Marian McPartland’s “Piano Jazz” series, on radio and records, has quietly been one of the notable success stories in jazz of recent years. As a pianist, she has grown with the show, and it is hard now to think of anyone of comparable ability and knowledge who could handle the role with such equilibrium. It may be more than a coincidence that piano is the healthiest instrument in jazz today, even though that isn’t where the hype is.
She has recently introduced famous musicians like Jay McShann (12030) and two not so famous for piano playing-Lionel Hampton (12029) and Roy Eldridge (12025). Besides the happy music she and her guestsmake solo and in duets, it is a kind of privilege to overhear, as it were, their voices and friendly exchanges. This encounter with Charles Brown takes her further into the blues world than any of the others, and there are some real surprises.

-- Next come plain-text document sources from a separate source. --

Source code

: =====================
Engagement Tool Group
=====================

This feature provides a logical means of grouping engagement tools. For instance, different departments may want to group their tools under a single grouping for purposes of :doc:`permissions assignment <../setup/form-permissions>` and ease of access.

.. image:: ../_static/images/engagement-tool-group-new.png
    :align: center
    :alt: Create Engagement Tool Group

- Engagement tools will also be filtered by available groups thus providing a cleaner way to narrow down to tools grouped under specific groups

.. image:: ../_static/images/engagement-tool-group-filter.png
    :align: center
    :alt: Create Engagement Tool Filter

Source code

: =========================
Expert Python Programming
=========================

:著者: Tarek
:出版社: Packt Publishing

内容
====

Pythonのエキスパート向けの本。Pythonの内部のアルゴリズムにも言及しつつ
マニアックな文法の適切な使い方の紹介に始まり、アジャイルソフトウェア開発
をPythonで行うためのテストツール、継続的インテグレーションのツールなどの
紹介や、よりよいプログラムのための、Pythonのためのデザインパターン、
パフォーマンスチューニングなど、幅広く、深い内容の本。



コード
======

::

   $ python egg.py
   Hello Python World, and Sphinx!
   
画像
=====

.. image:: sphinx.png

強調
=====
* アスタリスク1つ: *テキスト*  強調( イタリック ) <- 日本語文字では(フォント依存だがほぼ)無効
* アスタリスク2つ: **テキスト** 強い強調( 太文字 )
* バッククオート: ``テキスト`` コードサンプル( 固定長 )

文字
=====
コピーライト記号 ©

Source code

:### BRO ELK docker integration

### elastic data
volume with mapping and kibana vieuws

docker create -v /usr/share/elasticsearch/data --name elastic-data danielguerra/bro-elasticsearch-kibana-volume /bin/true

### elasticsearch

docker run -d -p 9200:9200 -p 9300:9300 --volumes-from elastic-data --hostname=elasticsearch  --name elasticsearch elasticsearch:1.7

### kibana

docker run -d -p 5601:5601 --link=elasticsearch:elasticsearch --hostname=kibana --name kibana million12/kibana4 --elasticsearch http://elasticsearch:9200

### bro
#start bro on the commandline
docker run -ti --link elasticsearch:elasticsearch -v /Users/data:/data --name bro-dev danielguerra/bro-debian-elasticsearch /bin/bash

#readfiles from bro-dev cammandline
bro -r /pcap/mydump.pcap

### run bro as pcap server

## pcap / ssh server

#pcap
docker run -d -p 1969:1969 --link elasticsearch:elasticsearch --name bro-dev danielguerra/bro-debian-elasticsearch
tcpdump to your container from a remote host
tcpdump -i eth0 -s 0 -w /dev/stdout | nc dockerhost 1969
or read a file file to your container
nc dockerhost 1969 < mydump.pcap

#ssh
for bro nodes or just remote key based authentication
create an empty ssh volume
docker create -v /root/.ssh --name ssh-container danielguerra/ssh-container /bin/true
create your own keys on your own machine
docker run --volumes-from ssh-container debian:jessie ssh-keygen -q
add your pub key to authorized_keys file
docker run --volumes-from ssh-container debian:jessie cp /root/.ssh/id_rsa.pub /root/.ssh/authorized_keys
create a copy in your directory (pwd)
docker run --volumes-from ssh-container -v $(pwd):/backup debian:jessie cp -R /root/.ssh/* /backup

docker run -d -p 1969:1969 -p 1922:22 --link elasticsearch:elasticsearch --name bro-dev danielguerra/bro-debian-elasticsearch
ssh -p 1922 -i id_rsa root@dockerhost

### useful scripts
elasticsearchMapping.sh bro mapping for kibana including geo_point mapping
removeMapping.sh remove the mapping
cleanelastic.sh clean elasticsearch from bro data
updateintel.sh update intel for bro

Often vainly imitated, Brown remains a unique blues artist, as adept with blues ballads as with the regular 12-bar kind. Compared with the styles of bluesmen of rustic or rural origin, this is suave and sophisticated, but he conveys melancholy and bitterness convincingly when he wishes. For jazzbos, however, his piano may prove more fascinating than his singing. It is intelligent, extremely neat, and rhythmically strong in complementing his vocal phrases. Mrs. McPartland commends his “big, wonderful chords” and then observes that his long fingers must enable him to play elevenths. “Twelfths,” the college-educated Texan replies evenly, whereupon she explodes with mock vexation: “Oh, I hate you!”